Bahsettiğimiz tanıma uyacak pek çok kişilik olmakla birlikte, bunların en tanınmış ve görevini tam bir iman aşkı ile yapanı hiç kuşkusuz “kuzu postuna bürünmüş kurt” misali “sufi elbisesine bürünmüş Vahhabi müftüsü” görünümündeki “Cübbeli Hoca”dır!
Bir zamanlar Fethullah Gülen eliyle; iftira, yalan, karalama, bulandırma ve sulandırma yoluyla “Şia ve İslam İnkılabı” konusunda Türkiye halkını zihinsel iğfal etme makamı, Gülen’in itibarsızlaştırılması ve terör örgütü lideri ilan edilmesi ile birden boşta kaldı. Emperyalizm ve siyonizm; “halkların boş bırakılmaya gelmeyeceği, aksi takdirde hakikatlerin açığa çıkabileceği endişesi ile bu boşluğun “Cübbeli” tarafından doldurulması için en azından gerekli zemini oluşturmuş durumda.
Bu beyefendinin; “mezhepçilik, tekfircilik, kavmiyetçilik, hurafecilik ve vahdet karşıtlığı” başta olmak üzere kendine has bin bir metotla zımnen Vahhabizm, IŞID ve türevi örgütlerin zihinsel yapı ve pratiklerini meşrulaştırarak “küresel emperyalizm ve siyonizm”e ne türden bir hizmet yaptığını görmek için “Vahdet Gazetesi”ndeki yazılarına bir göz atmamız yeterlidir.
KENDİ PUTUNU YİYEN BEDEVİ
Cübbeli Hoca’nın yazılarından alıntılara O’nun diğer yazdıklarını da daha rahat değerlendirmemiz için kendisinin belirlediği bir kıstası paylaşmakla başlayalım. Cübbeli, tüm Müslümanların kardeş oluşları ve birbirlerini sevmelerinin farziyetini “Ehl-i Beyt – Muaviye” mücadelesi üzerinden kurallaştırıyor. Ancak daha sonraları bu yazıyı unutmuş olsa gerek; “Arap Cahiliyye’sinde yolculukta helvadan putunu yiyip ardından tanrısını doğaya bırakıp yola devam eden bedevi” misali onlarca yerde kendi kuralını çiğniyor, kendi putunu yiyor…

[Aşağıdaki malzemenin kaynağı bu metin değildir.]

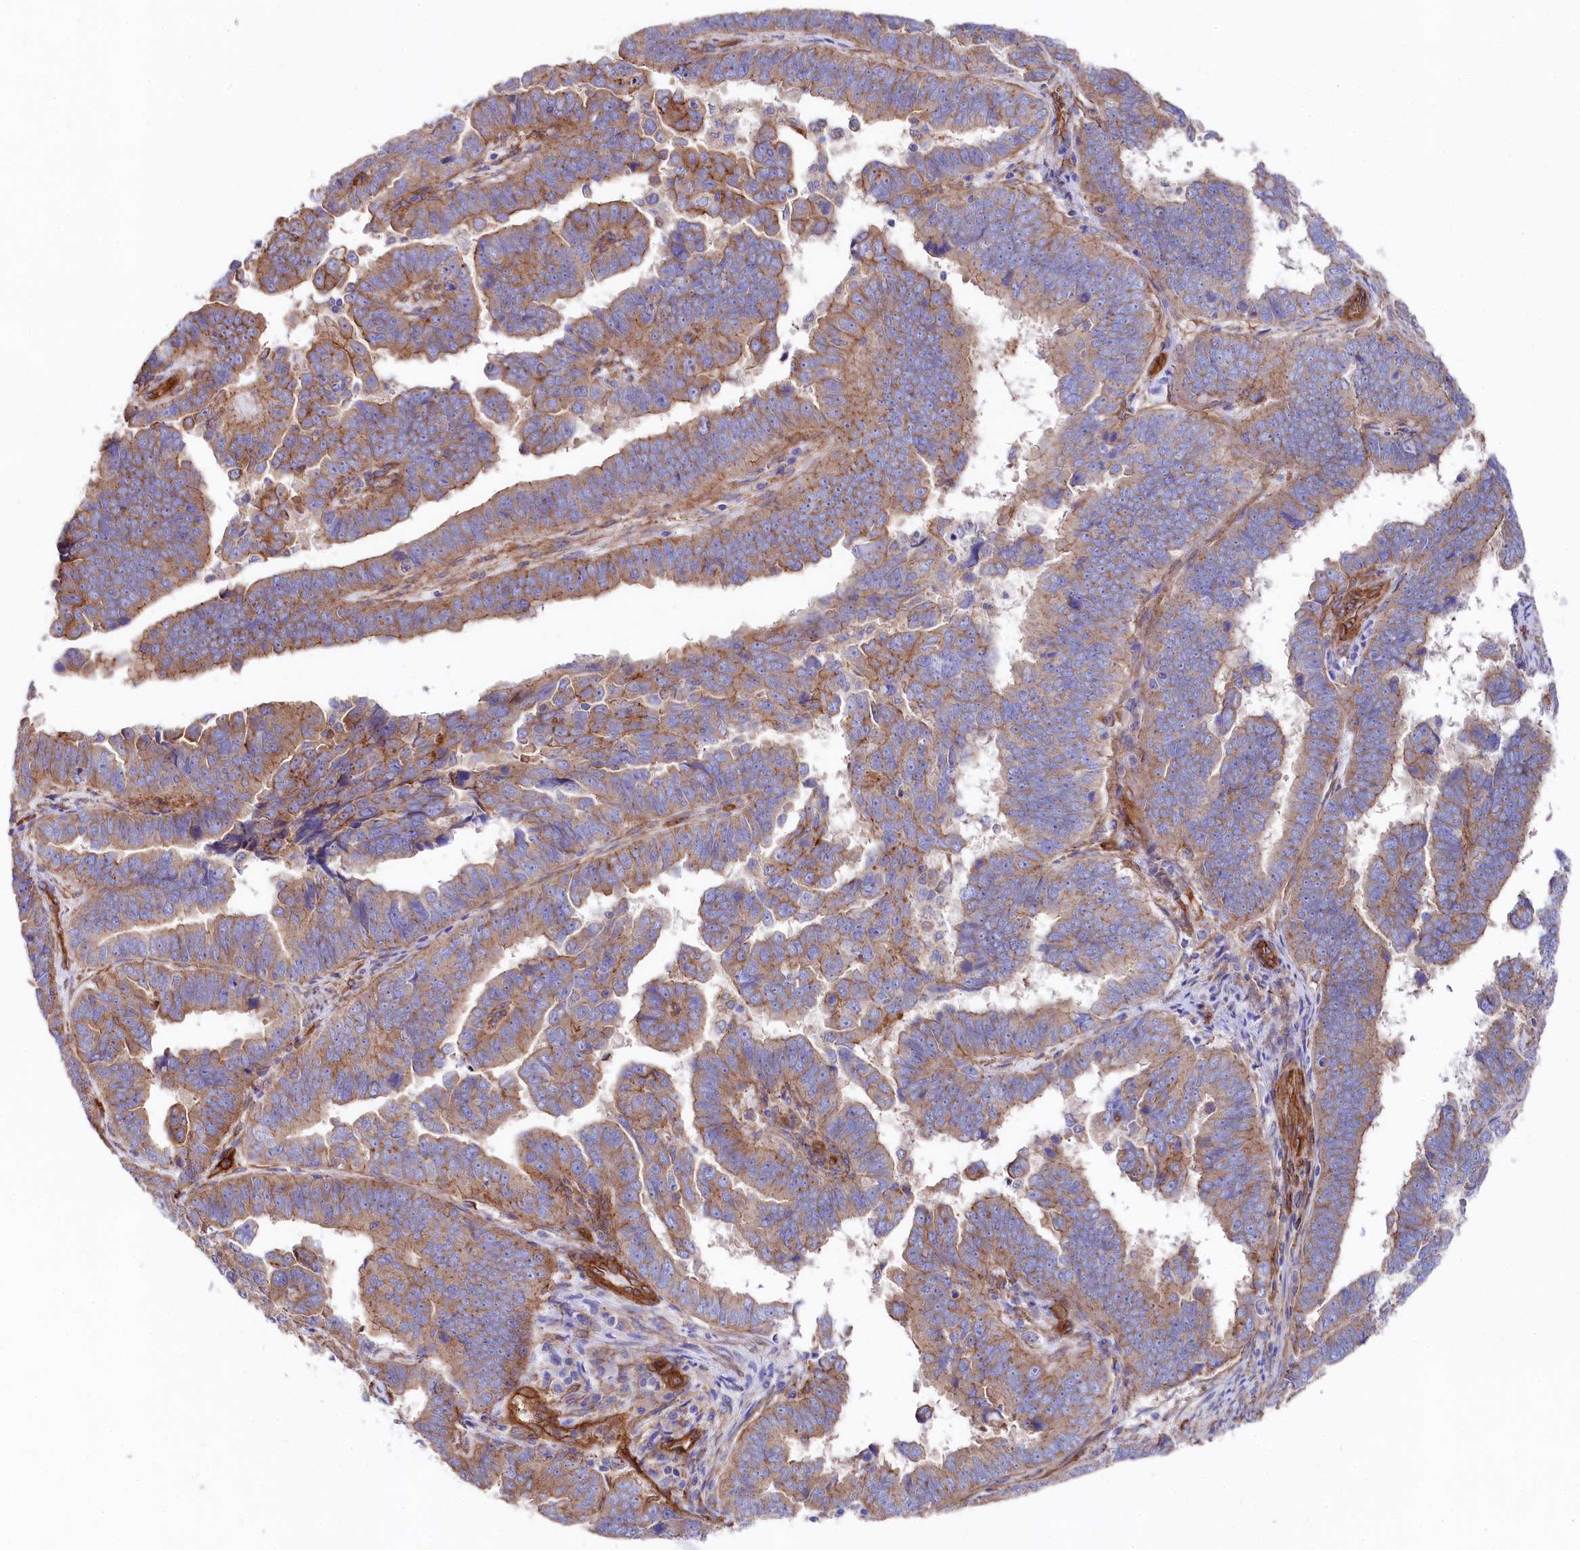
{"staining": {"intensity": "moderate", "quantity": ">75%", "location": "cytoplasmic/membranous"}, "tissue": "endometrial cancer", "cell_type": "Tumor cells", "image_type": "cancer", "snomed": [{"axis": "morphology", "description": "Adenocarcinoma, NOS"}, {"axis": "topography", "description": "Endometrium"}], "caption": "Endometrial cancer (adenocarcinoma) tissue reveals moderate cytoplasmic/membranous positivity in approximately >75% of tumor cells, visualized by immunohistochemistry.", "gene": "TNKS1BP1", "patient": {"sex": "female", "age": 75}}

Cübbeli’nin Muaviye ve Ehl-i Beyt’i kardeş ilan edebilmek için “Müslüman Müslümanı nasıl sevmez?” başlığı altında söyledikleri şunlar:
“Diyorsun ki “Peygamber sevgisiyle, ehli-i beyt sevgisiyle, Muaviye sevgisi bir kalpte birleşmez.” Yahu nasıl birleşmez. Rasûlüllâh (Sallâllâhu Aleyhi ve Sellem) onu sevmiyor muydu?! Sahabesi değil miydi?! Kâtibi, yazıcısı değil miydi?!Rasûlüllâh (Sallâllâhu Aleyhi ve Sellem) onu münafık olduğunu bile bile idare mi etti, kâtip mi yaptı yani? Rasûlüllâh (Sallâllâhu Aleyhi ve Sellem)in onu sevdiği açık. Rasûlüllâh (Sallâllâhu Aleyhi ve Sellem) hangi ümmetine kin tutmuştur?! Hangi ümmetini sevmemiştir?! Hangi sahabesine buğz etmiştir?! Haşa! Rasûlüllâh (Sallâllâhu Aleyhi ve Sellem)in yanına yaklaşmayan huylar, kin tutmaması ve buğz etmemesidir. Bir Müslümana buğz eder mi?! Bize “Buğz etmeyin.” diye hadisler buyuruyor. Eebuğz etmiyorsa seviyordur. Nasıl sevmez Müslüman, Müslümanı? “Birbirinizi sevin, kardeş olun.” buyuruyor. Hal böyle olunca Rasûlüllâh (Sallâllâhu Aleyhi ve Sellem) hem ehli beytini, hem de diğer sahabesini seviyordu…”[1]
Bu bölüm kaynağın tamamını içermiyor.